## WHAT YOU HAVE TO DO
In the data below, replace every "vagas" with "lugares" and write all the lines out again with nothing else changed. Leave the pictures out of your answer.

## DATASET ENTRIES
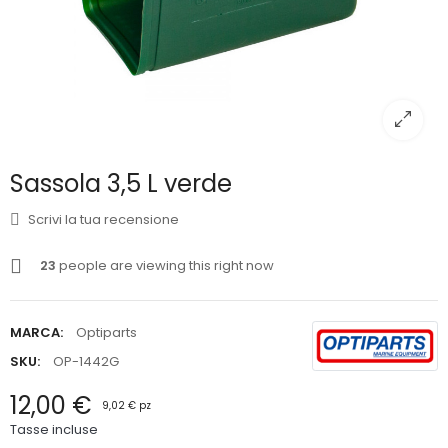
Sassola 3,5 L verde
Scrivi la tua recensione
23
people are viewing this right now
MARCA:
Optiparts
SKU:
OP-1442G
12,00 €
9,02 € pz
Tasse incluse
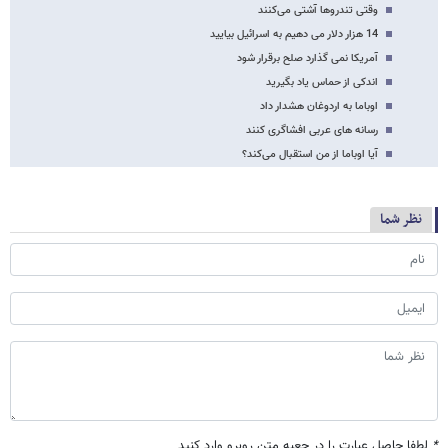
وقتی تندروها آشتی می‌کنند
14 هزار دلار می دهیم به اسرائیل بیایید
آمریکا نمی گذارد صلح برقرار شود
اندکی از حماس یاد بگیرید
اوباما به اردوغان هشدار داد
رسانه های عربی افشاگری کنند
آیا اوباما از من استقبال می‌کند؟
نظر شما
*
لطفا حاصل عبارت را در جعبه متن روبرو وارد کنید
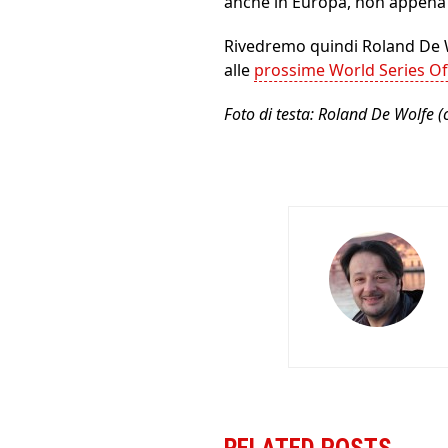
anche in Europa, non appena i
Rivedremo quindi Roland De Wo
alle
prossime World Series Of
Foto di testa: Roland De Wolfe 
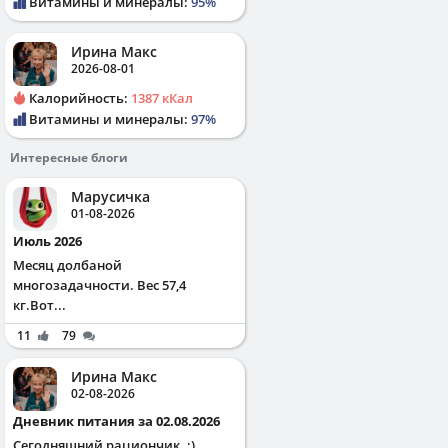
Витамины и минералы:
95%
Ирина Макс
2026-08-01
Калорийность:
1387 кКал
Витамины и минералы:
97%
Интересные блоги
Марусичка
01-08-2026
Июль 2026
Месяц долбаной
многозадачности. Вес 57,4
кг.Вот...
11
79
Ирина Макс
02-08-2026
Дневник питания за 02.08.2026
Сегодняшний рациончик. :)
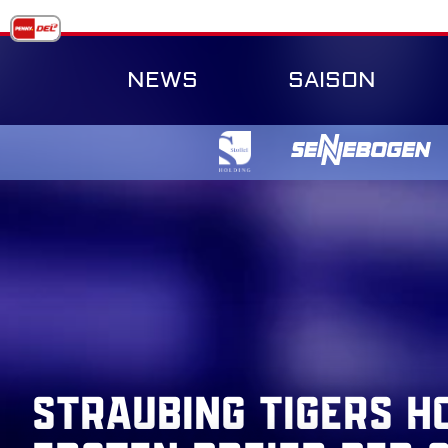
Skip
to
content
NEWS
SAISON
Straubing Tigers h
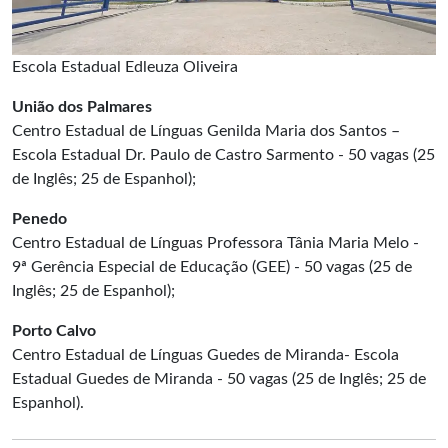
Escola Estadual Edleuza Oliveira
União dos Palmares
Centro Estadual de Línguas Genilda Maria dos Santos –
Escola Estadual Dr. Paulo de Castro Sarmento - 50 vagas (25
de Inglês; 25 de Espanhol);
Penedo
Centro Estadual de Línguas Professora Tânia Maria Melo -
9ª Gerência Especial de Educação (GEE) - 50 vagas (25 de
Inglês; 25 de Espanhol);
Porto Calvo
Centro Estadual de Línguas Guedes de Miranda- Escola
Estadual Guedes de Miranda - 50 vagas (25 de Inglês; 25 de
Espanhol).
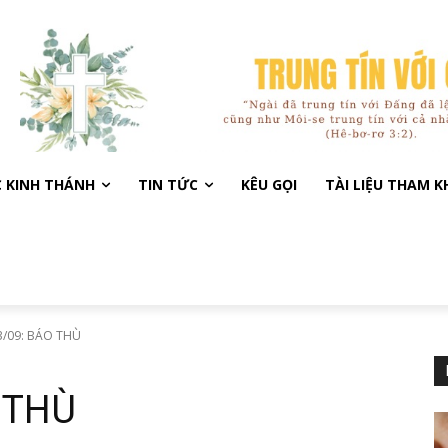
C KINH THÁNH
TIN TỨC
KÊU GỌI
TÀI LIỆU THAM 
/09: BÁO THÙ
 THÙ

## SOLUTION BELOW
Sassola 3,5 L verde
Scrivi la tua recensione
23
people are viewing this right now
MARCA:
Optiparts
SKU:
OP-1442G
12,00 €
9,02 € pz
Tasse incluse
وقتی تندروها آشتی می‌کنند
14 هزار دلار می دهیم به اسرائیل بیایید
آمریکا نمی گذارد صلح برقرار شود
اندکی از حماس یاد بگیرید
اوباما به اردوغان هشدار داد
رسانه های عربی افشاگری کنند
آیا اوباما از من استقبال می‌کند؟
نظر شما
*
لطفا حاصل عبارت را در جعبه متن روبرو وارد کنید
anche in Europa, non appena i
Rivedremo quindi Roland De Wo
alle
prossime World Series Of
Foto di testa: Roland De Wolfe 
Витамины и минералы:
95%
Ирина Макс
2026-08-01
Калорийность:
1387 кКал
Витамины и минералы:
97%
Интересные блоги
Марусичка
01-08-2026
Июль 2026
Месяц долбаной
многозадачности. Вес 57,4
кг.Вот...
11
79
Ирина Макс
02-08-2026
Дневник питания за 02.08.2026
Сегодняшний рациончик. :)
Skip
to
content
NEWS
SAISON
Straubing Tigers h
Escola Estadual Edleuza Oliveira
União dos Palmares
Centro Estadual de Línguas Genilda Maria dos Santos –
Escola Estadual Dr. Paulo de Castro Sarmento - 50 lugares (25
de Inglês; 25 de Espanhol);
Penedo
Centro Estadual de Línguas Professora Tânia Maria Melo -
9ª Gerência Especial de Educação (GEE) - 50 lugares (25 de
Inglês; 25 de Espanhol);
Porto Calvo
Centro Estadual de Línguas Guedes de Miranda- Escola
Estadual Guedes de Miranda - 50 lugares (25 de Inglês; 25 de
Espanhol).
C KINH THÁNH
TIN TỨC
KÊU GỌI
TÀI LIỆU THAM 
/09: BÁO THÙ
 THÙ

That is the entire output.